* **DESCRIPTION OF THE TASK**
Your answer must be an exact copy of the listing that follows, with all pictures omitted.

"""

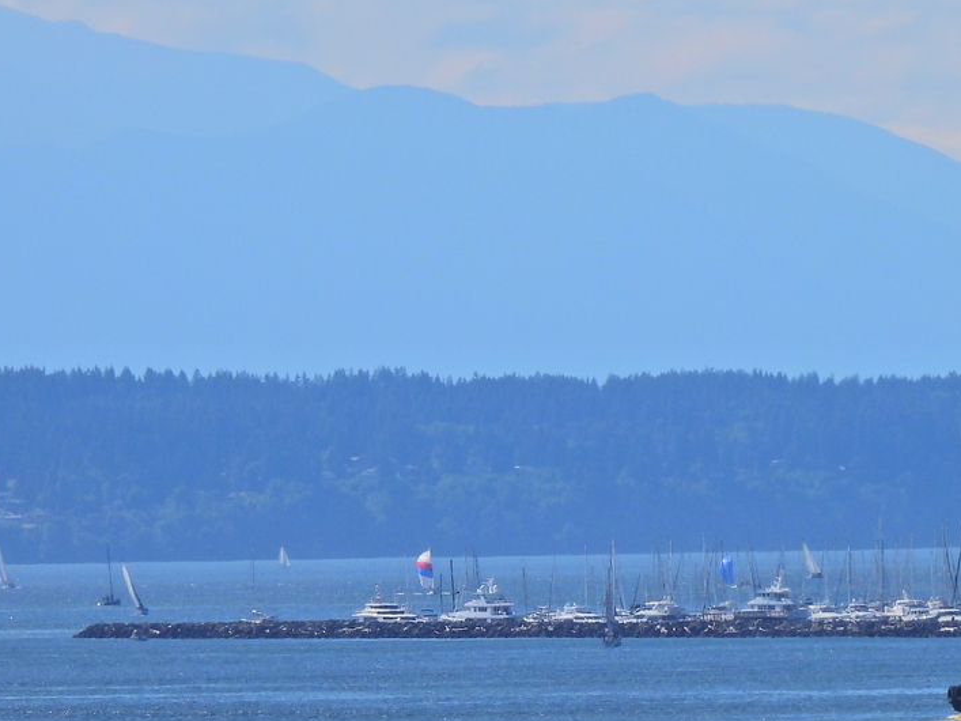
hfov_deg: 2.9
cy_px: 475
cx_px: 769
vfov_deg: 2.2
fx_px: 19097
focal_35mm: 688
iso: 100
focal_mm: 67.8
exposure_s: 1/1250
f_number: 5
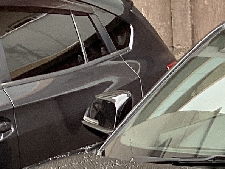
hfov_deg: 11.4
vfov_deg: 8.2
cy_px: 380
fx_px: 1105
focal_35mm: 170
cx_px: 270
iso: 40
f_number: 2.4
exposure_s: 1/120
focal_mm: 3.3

"""

* **REPLY**
hfov_deg: 2.9
cy_px: 475
cx_px: 769
vfov_deg: 2.2
fx_px: 19097
focal_35mm: 688
iso: 100
focal_mm: 67.8
exposure_s: 1/1250
f_number: 5
hfov_deg: 11.4
vfov_deg: 8.2
cy_px: 380
fx_px: 1105
focal_35mm: 170
cx_px: 270
iso: 40
f_number: 2.4
exposure_s: 1/120
focal_mm: 3.3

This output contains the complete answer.